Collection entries
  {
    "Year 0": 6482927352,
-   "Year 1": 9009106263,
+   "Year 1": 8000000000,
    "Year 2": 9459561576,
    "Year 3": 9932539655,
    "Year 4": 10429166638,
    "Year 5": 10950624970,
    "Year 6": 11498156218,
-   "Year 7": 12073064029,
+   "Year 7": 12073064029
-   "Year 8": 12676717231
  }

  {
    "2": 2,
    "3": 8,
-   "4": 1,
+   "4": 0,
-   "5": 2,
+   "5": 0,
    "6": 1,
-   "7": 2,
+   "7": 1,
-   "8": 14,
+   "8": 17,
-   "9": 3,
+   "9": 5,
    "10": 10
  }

---

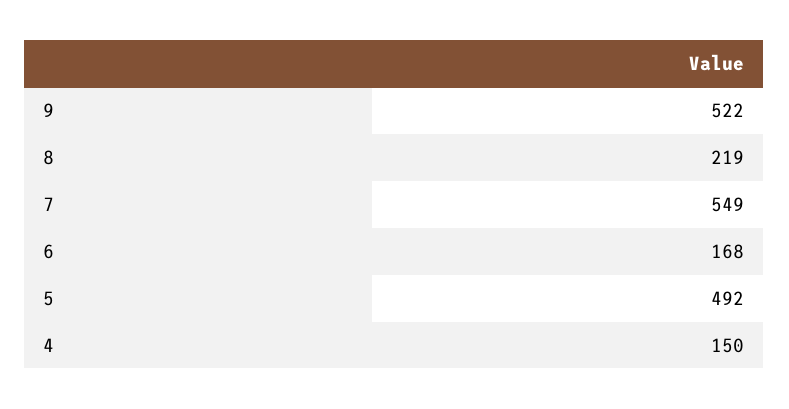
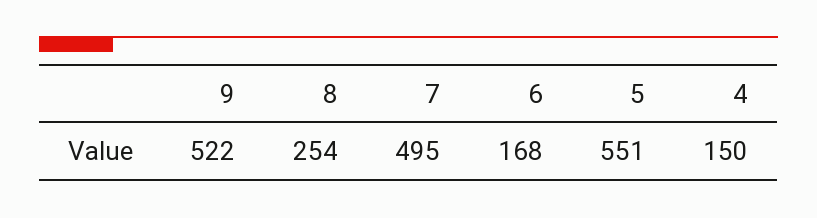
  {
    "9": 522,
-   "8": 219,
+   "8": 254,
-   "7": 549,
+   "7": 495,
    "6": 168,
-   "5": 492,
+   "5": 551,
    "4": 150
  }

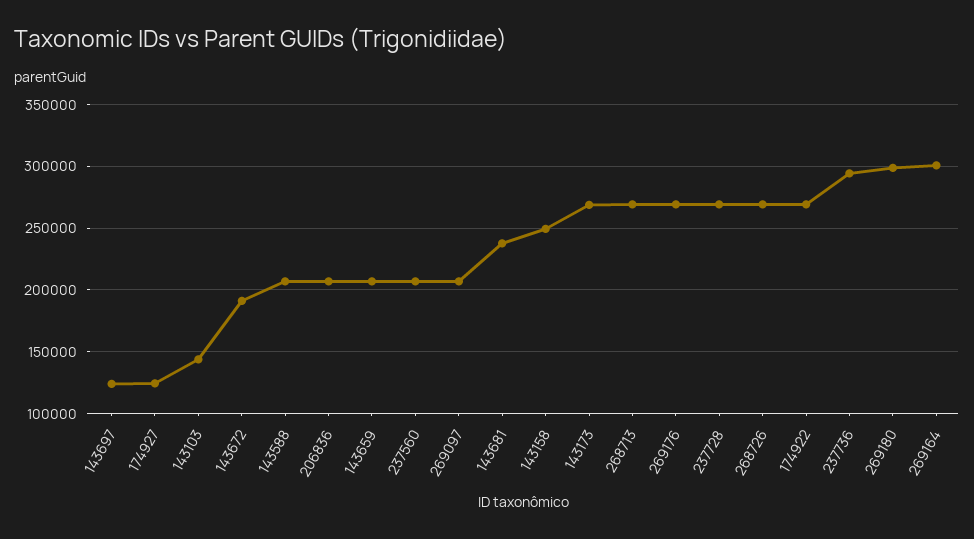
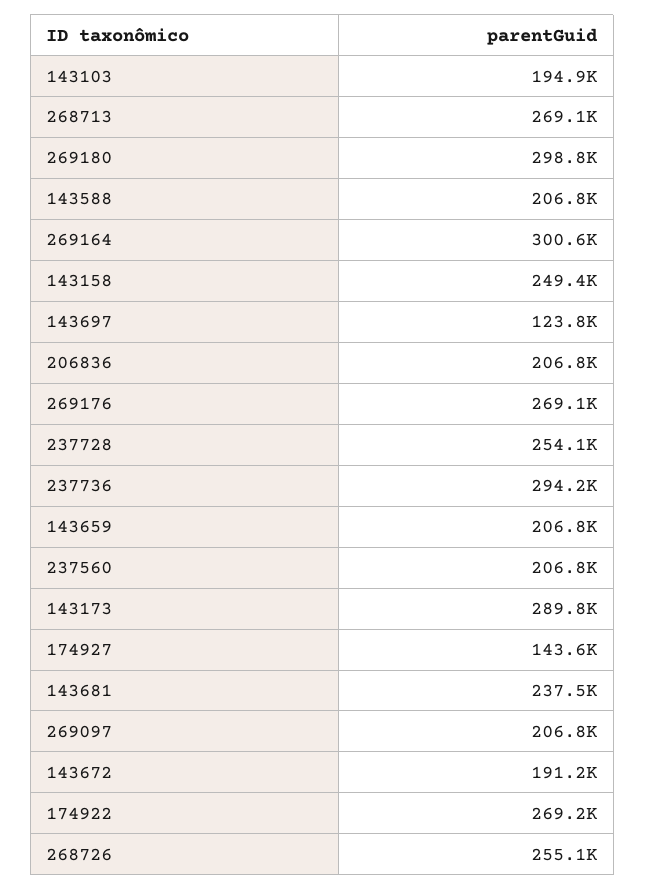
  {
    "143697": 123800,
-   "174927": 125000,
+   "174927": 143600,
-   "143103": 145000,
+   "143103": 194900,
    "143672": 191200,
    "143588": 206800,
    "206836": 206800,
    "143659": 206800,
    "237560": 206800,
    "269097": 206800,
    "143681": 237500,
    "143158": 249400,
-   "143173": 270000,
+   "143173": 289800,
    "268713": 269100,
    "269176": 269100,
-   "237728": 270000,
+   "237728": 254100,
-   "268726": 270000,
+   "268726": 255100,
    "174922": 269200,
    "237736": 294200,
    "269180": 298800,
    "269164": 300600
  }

==

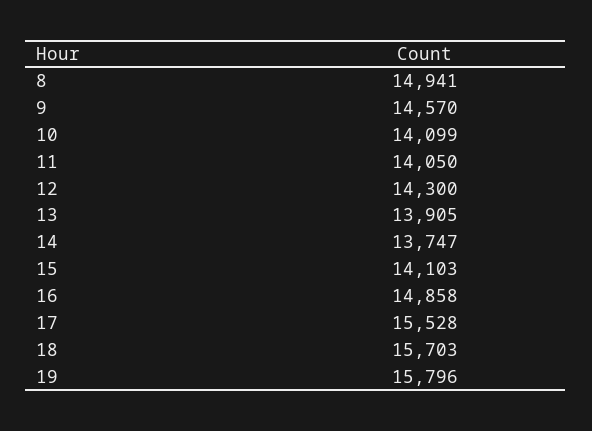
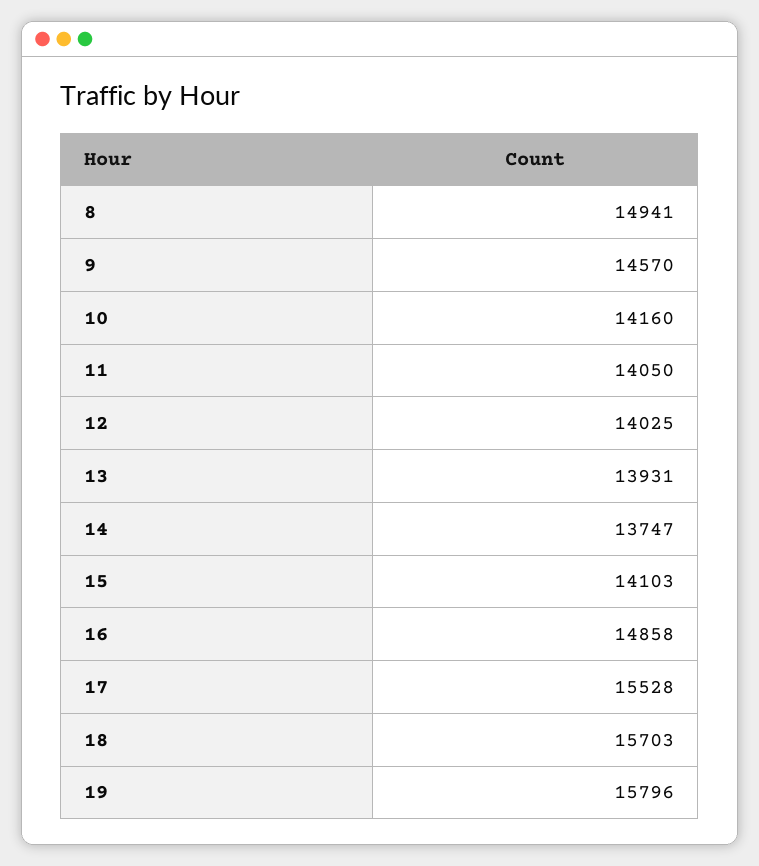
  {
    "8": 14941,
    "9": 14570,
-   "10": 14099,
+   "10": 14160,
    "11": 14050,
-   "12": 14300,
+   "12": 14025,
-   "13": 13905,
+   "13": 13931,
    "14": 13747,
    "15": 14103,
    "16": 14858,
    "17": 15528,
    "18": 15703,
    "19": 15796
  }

== Work request ==
Which lines above include the word "Year"? Return each one.

== Worked solution ==
    "Year 0": 6482927352,
-   "Year 1": 9009106263,
+   "Year 1": 8000000000,
    "Year 2": 9459561576,
    "Year 3": 9932539655,
    "Year 4": 10429166638,
    "Year 5": 10950624970,
    "Year 6": 11498156218,
-   "Year 7": 12073064029,
+   "Year 7": 12073064029
-   "Year 8": 12676717231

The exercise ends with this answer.